If you believe some of the gloomier predictions, the high street is on life support and will breathe its last when the government eventually pulls the plug on the comprehensive Covid relief package that has kept it alive.
Last week’s budget offers another lifeline but is, in effect, a stay of execution in a process of death by a thousand cuts which began with the first bloodletting in 2008, when Woolworths collapsed and sent shockwaves through the UK retail sector.
Big ticket names have indeed fallen like dominoes in recent years. Jessops, Mothercare, Links of London, Thomas Cook. All went to the wall before coronavirus.
However, the narrative that the pandemic caused the collapse of Debenhams, the Arcadia Group, TM Lewin, Cath Kidston and others is convenient.
It contains an element of truth but is only part of the story. Their demise, and the changes we will see throughout the rest of the year and into 2022, are symptoms of retail trends that started long before the pandemic and even the financial crisis of 2008.
The pandemic has been a catalyst, as Sir John Timpson puts it, “The Covid-19 crisis will cause five years’ change to our high streets in less than 12 months.” But the true culprits are changing shopping habits and failure to innovate.
And the good news for towns, shoppers and communities is that reports of the death of the high street are premature. It is not dying, it is just evolving.
Retailers that survive to open their doors on April 12 will benefit from pent-up demand. And those that have struggled will take advantage of news lines of cheap credit to innovate.
The pandemic has not been a financial disaster for everyone. Savings have increased and have been concentrated among wealthier households. Many may be reluctant to spend their savings, but there are plenty of consumers in secure jobs with extra money in their pocket and a desire to spend it, as happened last summer after the first lockdown lifted. That stored money will find a home quickly, particularly while foreign travel remains tricky and British retailers have a captive audience. Expect a boom for DIY chains and garden centres over the summer.

(Stored data entries)

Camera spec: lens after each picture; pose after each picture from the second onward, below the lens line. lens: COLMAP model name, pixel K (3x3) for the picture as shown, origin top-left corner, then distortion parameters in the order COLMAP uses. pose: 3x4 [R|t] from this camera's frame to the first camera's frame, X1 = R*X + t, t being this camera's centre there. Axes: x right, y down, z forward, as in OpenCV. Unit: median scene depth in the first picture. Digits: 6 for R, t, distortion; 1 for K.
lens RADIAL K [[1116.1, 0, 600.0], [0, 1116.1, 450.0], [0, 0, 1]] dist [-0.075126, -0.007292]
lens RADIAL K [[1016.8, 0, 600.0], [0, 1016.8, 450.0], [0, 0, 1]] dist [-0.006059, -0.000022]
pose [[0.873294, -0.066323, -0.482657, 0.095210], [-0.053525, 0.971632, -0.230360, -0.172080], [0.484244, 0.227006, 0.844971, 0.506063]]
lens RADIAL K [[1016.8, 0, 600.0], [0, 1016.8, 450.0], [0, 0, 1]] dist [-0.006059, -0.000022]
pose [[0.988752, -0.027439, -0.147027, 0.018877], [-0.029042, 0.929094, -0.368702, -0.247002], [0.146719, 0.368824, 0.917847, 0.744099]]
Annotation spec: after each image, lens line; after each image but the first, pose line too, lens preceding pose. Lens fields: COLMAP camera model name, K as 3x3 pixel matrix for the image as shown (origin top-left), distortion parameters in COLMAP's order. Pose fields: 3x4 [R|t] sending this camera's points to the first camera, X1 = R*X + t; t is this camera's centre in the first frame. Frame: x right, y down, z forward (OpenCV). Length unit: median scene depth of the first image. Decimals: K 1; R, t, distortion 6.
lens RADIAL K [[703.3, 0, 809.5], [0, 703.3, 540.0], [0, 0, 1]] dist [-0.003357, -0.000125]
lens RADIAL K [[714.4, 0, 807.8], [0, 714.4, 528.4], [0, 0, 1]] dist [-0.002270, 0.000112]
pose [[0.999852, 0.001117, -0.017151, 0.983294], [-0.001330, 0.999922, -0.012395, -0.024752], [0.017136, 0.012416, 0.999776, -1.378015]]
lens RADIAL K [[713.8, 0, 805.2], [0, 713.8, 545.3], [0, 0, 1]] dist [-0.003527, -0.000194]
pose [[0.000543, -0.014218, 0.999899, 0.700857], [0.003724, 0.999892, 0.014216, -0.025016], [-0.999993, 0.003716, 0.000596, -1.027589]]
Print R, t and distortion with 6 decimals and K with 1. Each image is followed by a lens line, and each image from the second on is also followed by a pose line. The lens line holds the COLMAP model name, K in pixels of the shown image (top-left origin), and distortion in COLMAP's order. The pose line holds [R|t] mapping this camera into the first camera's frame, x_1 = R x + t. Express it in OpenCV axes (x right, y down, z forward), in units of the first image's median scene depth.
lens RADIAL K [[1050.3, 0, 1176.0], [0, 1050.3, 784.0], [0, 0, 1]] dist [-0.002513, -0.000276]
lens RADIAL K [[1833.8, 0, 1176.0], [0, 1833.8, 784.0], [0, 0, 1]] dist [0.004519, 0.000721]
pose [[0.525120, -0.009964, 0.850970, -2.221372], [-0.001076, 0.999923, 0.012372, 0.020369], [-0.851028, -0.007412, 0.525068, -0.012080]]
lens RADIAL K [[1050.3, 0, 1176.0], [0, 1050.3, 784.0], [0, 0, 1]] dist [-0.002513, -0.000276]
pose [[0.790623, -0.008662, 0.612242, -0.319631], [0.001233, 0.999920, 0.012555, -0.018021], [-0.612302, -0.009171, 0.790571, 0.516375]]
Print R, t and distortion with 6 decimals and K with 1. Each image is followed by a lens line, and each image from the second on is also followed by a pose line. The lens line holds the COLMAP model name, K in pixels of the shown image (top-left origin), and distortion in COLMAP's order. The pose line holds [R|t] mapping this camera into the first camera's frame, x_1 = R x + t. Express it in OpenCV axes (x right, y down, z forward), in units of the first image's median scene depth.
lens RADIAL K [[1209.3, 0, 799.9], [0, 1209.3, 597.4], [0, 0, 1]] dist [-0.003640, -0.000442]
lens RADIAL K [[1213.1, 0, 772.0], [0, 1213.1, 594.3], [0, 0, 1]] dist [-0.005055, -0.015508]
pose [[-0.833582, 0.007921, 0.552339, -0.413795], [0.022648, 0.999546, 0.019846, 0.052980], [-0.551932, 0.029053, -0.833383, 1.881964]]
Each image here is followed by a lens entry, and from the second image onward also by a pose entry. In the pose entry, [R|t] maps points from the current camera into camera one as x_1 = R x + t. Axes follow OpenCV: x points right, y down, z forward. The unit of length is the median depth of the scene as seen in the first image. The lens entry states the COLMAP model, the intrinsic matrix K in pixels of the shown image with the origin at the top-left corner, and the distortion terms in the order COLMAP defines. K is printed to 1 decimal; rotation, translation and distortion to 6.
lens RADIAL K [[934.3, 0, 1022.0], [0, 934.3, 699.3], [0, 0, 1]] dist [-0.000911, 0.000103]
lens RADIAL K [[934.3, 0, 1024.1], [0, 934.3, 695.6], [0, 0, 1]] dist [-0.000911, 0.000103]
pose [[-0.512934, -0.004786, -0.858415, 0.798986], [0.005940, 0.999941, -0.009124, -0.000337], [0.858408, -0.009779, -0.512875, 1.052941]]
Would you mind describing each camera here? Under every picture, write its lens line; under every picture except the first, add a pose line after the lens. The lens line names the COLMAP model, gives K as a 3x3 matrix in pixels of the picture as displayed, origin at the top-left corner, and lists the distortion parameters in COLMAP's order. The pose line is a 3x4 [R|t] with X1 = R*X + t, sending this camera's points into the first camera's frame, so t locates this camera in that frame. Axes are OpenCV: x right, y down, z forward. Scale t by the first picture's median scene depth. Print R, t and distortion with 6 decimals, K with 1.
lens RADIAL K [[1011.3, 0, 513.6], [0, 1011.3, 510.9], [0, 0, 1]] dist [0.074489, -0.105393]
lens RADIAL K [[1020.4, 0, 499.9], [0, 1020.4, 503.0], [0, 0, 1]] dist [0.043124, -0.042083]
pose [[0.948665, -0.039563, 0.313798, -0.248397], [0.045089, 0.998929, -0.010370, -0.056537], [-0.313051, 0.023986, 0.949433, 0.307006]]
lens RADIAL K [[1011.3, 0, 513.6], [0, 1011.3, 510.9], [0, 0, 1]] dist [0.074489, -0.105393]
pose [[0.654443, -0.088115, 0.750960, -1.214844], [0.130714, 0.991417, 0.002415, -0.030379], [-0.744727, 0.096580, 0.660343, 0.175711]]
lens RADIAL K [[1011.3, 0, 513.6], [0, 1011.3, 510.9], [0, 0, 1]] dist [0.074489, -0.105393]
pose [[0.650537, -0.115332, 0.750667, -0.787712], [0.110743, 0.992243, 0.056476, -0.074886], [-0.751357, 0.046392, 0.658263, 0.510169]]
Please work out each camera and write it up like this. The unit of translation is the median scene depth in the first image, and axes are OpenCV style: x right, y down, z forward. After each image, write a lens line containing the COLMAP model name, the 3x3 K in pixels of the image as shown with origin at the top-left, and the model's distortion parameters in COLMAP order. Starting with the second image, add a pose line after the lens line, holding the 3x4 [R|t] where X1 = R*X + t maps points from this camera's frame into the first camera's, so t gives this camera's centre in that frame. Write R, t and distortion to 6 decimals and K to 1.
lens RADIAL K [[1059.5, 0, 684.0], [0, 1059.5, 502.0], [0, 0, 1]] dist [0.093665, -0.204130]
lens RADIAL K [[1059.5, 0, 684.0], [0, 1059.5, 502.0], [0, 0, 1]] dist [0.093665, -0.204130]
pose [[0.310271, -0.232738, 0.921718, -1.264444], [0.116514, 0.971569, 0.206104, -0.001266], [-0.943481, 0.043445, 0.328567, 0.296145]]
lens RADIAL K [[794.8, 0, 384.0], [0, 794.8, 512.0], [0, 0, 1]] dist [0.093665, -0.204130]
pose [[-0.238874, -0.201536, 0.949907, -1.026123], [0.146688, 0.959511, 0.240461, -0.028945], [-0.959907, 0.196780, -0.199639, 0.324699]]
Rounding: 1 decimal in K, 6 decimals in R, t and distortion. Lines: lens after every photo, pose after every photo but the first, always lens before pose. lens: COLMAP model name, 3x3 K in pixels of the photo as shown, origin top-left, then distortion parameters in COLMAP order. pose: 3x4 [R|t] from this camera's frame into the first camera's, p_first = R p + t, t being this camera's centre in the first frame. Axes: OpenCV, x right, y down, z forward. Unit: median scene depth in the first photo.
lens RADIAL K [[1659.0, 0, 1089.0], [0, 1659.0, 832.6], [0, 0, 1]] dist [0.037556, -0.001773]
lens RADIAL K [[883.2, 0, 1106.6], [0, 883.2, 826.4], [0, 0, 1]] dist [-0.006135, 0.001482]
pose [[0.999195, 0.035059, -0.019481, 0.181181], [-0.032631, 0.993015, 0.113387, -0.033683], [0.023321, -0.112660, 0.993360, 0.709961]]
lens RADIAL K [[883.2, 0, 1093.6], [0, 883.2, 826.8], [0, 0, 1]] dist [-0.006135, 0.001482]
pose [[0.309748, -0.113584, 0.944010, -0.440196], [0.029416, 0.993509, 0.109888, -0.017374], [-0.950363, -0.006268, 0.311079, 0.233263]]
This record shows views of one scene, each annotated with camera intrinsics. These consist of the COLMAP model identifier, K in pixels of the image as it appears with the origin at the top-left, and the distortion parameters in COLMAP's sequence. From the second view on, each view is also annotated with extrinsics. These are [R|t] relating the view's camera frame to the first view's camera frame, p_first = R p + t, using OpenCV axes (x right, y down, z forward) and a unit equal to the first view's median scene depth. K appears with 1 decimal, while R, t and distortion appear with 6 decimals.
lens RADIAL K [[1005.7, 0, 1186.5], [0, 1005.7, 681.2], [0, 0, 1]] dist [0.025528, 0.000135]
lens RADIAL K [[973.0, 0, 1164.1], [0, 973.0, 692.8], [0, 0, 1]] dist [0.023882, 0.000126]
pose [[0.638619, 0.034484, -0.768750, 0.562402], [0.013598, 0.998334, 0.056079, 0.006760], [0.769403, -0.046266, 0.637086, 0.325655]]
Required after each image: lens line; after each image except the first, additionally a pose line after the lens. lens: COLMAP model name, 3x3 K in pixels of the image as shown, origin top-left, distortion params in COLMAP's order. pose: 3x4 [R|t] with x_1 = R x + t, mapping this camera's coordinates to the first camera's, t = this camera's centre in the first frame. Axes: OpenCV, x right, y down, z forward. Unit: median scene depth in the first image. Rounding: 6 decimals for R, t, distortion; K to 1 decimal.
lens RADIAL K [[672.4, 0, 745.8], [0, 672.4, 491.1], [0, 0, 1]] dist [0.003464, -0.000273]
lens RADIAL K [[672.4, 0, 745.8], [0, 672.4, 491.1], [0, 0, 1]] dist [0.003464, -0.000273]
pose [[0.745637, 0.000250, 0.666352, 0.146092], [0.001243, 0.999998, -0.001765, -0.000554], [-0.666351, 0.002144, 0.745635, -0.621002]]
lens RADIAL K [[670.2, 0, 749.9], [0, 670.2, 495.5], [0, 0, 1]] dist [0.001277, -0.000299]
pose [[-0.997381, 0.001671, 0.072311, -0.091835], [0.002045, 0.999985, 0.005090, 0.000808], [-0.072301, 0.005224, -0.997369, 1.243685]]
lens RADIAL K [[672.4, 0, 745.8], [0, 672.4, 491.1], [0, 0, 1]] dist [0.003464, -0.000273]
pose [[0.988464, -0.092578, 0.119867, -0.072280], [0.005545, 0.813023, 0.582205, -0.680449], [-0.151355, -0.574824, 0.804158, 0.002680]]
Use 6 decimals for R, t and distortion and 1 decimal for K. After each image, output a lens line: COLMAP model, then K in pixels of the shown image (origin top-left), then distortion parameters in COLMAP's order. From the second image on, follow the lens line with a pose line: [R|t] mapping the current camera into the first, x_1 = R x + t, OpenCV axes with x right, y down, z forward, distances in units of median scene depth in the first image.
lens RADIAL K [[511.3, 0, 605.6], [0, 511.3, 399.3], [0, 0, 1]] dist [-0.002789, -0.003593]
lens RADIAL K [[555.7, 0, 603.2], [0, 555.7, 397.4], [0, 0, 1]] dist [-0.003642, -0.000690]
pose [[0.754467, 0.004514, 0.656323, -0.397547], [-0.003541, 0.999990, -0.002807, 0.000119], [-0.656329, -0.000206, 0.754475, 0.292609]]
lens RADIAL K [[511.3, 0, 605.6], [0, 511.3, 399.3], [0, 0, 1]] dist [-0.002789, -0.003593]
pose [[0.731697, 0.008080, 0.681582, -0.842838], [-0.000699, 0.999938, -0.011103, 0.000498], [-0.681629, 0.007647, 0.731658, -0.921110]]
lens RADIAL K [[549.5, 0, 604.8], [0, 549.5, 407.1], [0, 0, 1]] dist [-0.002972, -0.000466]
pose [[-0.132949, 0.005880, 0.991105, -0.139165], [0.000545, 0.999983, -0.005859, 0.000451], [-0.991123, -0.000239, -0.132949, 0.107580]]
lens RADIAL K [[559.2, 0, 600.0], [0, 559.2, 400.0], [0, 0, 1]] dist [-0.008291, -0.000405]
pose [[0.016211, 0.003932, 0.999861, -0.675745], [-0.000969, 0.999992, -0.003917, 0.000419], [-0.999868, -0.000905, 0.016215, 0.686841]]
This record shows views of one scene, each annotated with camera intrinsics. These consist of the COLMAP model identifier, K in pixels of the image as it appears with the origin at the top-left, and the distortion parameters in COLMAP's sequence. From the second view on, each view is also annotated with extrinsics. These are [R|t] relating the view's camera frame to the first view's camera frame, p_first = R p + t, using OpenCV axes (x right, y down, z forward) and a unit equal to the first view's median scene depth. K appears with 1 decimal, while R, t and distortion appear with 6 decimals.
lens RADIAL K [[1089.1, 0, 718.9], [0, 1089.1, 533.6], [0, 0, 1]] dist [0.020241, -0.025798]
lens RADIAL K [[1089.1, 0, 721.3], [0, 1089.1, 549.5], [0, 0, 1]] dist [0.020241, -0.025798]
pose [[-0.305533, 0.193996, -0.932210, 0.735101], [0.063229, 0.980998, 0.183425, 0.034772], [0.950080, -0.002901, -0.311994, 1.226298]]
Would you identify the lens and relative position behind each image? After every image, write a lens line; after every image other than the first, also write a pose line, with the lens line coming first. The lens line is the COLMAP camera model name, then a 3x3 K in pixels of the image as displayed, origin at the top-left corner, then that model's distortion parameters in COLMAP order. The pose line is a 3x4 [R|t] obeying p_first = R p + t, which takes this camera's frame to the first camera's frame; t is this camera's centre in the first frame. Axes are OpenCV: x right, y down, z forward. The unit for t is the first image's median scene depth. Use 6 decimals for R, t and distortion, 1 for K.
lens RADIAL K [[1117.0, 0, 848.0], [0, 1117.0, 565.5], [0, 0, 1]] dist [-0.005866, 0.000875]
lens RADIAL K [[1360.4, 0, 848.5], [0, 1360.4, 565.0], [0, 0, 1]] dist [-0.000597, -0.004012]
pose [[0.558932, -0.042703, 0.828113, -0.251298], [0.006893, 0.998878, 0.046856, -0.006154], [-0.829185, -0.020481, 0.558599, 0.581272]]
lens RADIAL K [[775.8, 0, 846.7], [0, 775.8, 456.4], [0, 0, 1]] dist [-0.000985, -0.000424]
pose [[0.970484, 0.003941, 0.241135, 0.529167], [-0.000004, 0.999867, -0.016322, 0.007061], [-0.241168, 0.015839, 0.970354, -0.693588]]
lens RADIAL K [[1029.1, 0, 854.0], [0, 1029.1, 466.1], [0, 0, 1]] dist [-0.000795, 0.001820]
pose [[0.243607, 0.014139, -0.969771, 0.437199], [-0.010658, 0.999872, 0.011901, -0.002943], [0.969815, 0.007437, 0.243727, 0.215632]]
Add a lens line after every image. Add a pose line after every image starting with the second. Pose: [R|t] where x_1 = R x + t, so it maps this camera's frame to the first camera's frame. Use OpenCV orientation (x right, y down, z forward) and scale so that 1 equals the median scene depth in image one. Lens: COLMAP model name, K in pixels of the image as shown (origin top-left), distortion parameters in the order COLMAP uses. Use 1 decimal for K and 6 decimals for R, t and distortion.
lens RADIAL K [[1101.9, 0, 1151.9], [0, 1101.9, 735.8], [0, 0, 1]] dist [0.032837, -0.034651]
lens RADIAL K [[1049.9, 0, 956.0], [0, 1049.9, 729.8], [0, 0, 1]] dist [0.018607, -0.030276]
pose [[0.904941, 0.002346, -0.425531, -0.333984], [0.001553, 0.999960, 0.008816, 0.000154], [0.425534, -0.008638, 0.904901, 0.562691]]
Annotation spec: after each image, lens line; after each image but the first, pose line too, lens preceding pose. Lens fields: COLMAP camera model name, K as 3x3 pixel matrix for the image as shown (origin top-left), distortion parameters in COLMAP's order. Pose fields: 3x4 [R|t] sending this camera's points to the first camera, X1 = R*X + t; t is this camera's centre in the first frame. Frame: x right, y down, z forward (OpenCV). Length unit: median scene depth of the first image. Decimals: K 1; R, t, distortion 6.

_Activities_.
**1)** In the high street article, which retailer's 2008 collapse sent shockwaves through the UK retail sector?
**2)** Which big ticket names does the high street article say went to the wall before coronavirus?
**3)** Continue the high street article from its last sentence.

_Task-by-task results_.
**1)** Woolworths

**2)** Jessops, Mothercare, Links of London, Thomas Cook

**3)**
The main challenge for high street retail and hospitality throughout 2021 and into 2022 will be the cost of bricks and mortar, which continues to be expensive. The onus falls on landlords who will have to be flexible with tenants because CVAs inevitably end with creditors taking a haircut. In empty high street spaces, particularly larger units, expect to see more pop-up businesses and creative rent arrangements, such as profit share partnerships.
Many businesses now need to reduce their debt burdens or find investment to fund business development. Banks, which largely shut up shop during lockdown and concentrated on distributing Government-backed loans, lost ground to the private debt market, which is where businesses such as New Look turned for options.
Private equity credit funds, hungry for opportunity, can deploy cash quickly and can be much easier to deal with than banks. They will be a lifeline for many and help kickstart a year of innovation and change on the high street.
Inevitably, bigger spaces left by department stores such as Debenhams or John Lewis will be redeveloped. Some will become residential, some leisure and there will continue to be demand for office space as businesses downsize, upscale or look to relocate or set up satellite offices. Forward-thinking town centre managers will create environments for outlet centres in their larger empty spaces to service shoppers who are traveling less.
We will continue to see some big names go under. Little can be done for retailers that were struggling before and have no viable business plan or the liquidity to build competitive online offerings. Meanwhile, some zombie companies that have been trundling along will continue to do so until someone pulls the plug.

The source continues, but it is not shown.